Grok in filebeat?

I would love to try out filebeat as a replacement for my current use of LogStash.
I like the idea of running a Go program instead of a JVM.

Replacing my use of the "file" input plugin to use filebeat would be easy for "tailing" the access logs.
However, I actually read a fair number of other inputs and use grok to filter out the noise as close to the data source as possible.

Further, I plan to have my LogStash output go over Kafka instead of going directly into ES.

On the face of it, Go should be able to do "grok" and "kafka" just as easily as Java (LogStash) , but apparently that is not (currently) the case.

I guess the question is what is the correct place to draw the line between LogStash and Filebeat?

From my experience, if you want to process the log lines a bit, like storing in variables or applying any filter, you will always need to use logstash.

In ELK 5.0.0 there is something called Ingest Node in ElasticSearch wich allows you to do some pre-processing before the data gets indexed.
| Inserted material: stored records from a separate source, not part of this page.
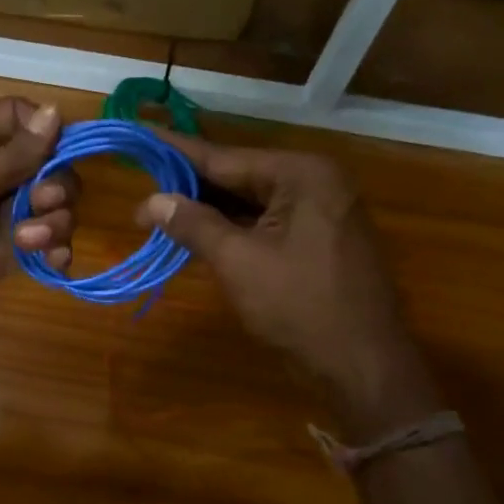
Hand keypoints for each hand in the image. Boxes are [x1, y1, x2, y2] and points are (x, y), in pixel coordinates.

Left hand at [0, 97, 77, 352]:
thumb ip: (14, 156)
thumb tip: (55, 111)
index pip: (19, 119)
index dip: (45, 130)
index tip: (60, 151)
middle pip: (46, 165)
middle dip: (56, 184)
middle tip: (42, 204)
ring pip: (50, 207)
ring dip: (55, 222)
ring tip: (32, 242)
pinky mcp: (4, 255)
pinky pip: (43, 244)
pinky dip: (55, 250)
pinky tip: (53, 262)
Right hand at [136, 134, 441, 438]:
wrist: (362, 366)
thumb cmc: (300, 307)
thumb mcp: (238, 262)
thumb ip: (193, 225)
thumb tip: (150, 202)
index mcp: (301, 175)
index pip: (224, 158)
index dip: (177, 153)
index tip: (141, 137)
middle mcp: (315, 182)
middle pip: (238, 177)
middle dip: (189, 185)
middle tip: (140, 184)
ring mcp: (320, 211)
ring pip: (250, 202)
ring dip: (207, 210)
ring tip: (157, 208)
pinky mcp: (317, 240)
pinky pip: (264, 222)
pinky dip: (230, 228)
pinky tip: (195, 231)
But i havent tried it so i dont know exactly what you can and cannot do with it.

EDIT: Ingest Nodes allows you to do GROK filters

I think I didn't communicate my situation clearly.
I'm actually using "not_analyzed" for all my data.
I think ingest nodes are a way to do processing before indexing, but I'm not really doing indexing.
What I want is a way to do processing before transferring data from a node to the processing pipeline.

I'm afraid that asking for grok in filebeat is essentially the road to asking for LogStash to be ported from Java to Go -- something unlikely to happen even though Go is more efficient at runtime than Java is.
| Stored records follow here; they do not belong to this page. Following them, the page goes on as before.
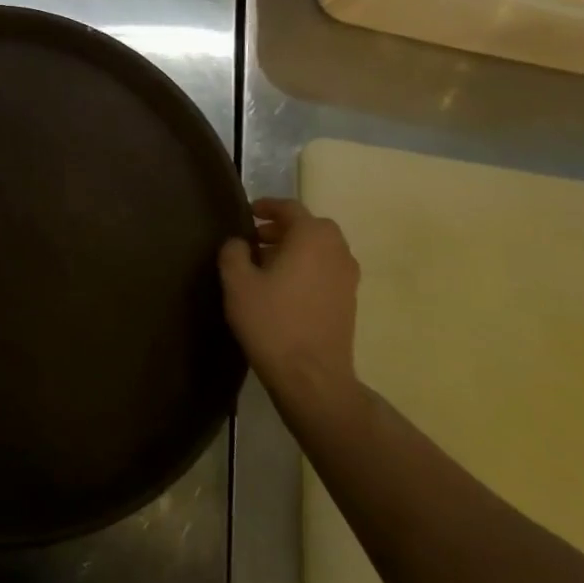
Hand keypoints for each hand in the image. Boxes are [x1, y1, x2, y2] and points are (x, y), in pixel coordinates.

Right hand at [217, 197, 360, 407]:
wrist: (311, 376)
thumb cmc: (272, 321)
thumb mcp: (237, 282)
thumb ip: (234, 252)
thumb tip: (240, 242)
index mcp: (312, 238)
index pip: (290, 208)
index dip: (267, 206)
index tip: (248, 212)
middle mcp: (337, 251)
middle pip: (311, 227)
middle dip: (283, 228)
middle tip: (256, 239)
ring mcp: (348, 277)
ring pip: (321, 249)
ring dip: (296, 248)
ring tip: (267, 264)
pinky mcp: (349, 301)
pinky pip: (327, 269)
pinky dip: (307, 267)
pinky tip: (284, 287)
@iamthealex Beats are lightweight shippers and we try to keep it that way. Beats should do everything which is critical to be done on the edge node. For example filtering is important to reduce the number of events that are sent to reduce network traffic. If we start adding more and more processing features like grok to beats, beats will not be lightweight anymore.
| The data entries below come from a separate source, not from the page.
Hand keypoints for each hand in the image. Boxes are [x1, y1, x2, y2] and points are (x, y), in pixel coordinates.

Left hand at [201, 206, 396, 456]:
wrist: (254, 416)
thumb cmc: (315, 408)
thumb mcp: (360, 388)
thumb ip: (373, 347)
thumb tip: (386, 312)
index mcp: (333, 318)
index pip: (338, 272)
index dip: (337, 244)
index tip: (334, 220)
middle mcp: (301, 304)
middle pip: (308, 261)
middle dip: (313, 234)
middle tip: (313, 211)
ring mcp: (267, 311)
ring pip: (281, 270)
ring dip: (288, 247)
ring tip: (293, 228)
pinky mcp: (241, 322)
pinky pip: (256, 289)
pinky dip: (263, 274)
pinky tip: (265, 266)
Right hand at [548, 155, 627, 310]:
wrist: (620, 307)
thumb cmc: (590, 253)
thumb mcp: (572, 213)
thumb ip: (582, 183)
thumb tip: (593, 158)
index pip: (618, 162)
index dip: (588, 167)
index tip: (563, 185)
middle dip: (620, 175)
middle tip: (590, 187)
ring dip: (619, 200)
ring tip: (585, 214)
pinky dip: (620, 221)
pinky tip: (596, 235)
We are aware that some people would like to do the groking on the client side. Our current recommendation here is to use LS on the edge nodes.

1 Like

If you were to design LogStash ground up today, I imagine that using Go would be a better choice since it supports regular expressions and doesn't require Ruby or a JVM. I understand your hesitation to have both a JVM/ruby implementation (LogStash) and a competing faster but less battle-tested Go implementation (FileBeat/or-similar).

My specific example of wanting to use LogStash style processing before shipping "pointless" data is shipping /var/log/wtmp data.

  1. I have to use LogStash input command plugin to use Linux "last" to decode the file.
  2. I then use split to get each line as a separate event
  3. I then filter out any event that was already reported on a previous day as being "over".

This filtering results in a huge reduction in storage.
The savings are so immense that I cannot move to filebeat until I can do something similar with filebeat.

I would really love to have the shipper be lighter weight if at all possible.

That is an interesting question. My point of view here is, that assuming there would be no Logstash, Beats would probably end up being more and more similar to Logstash with alls its pros and cons, meaning it would try to be a heavy server component and a lightweight shipper at the same time. I see this independent of the language it is written in.

The beauty is that there is Logstash, which beats can use for processing. So there is not need for beats to add all complexity of Logstash and Logstash is not required anymore on the edge nodes.

I think your case with the wtmp file which does not contain a log entry per line should be either handled with a specific beat that understands the format or even a separate prospector in filebeat. Both would allow you do the filtering and would potentially already structure the events.

I suppose that I could use FileBeat on the edge sending (large) /var/log/wtmp to a cluster local LogStash concentrator,
then use LogStash concentrator to expand the wtmp and drop the "old news" before forwarding on the data.

This scenario would give me the lightweight Beat on the edge,
filter out pointless data on a local concentrator node where the CPU hit won't matter so much
saving me from sending large swaths of data across to my (not-local) data sea..


I understand this topic has come up multiple times. In order to simplify deployment, it would help if filebeat can do parsing as well and send data to elastic directly. With logstash, we will need additional logstash deployment and its maintenance. It would make it really simple if we keep the deployment to
a) filebeat parsing + elastic indexing
b) filebeat forwarding + elastic - ingest node.

Having different deployment models from which customer can choose will help as they can choose what is best for them


This topic was automatically closed 28 days after the last reply. New replies are no longer allowed.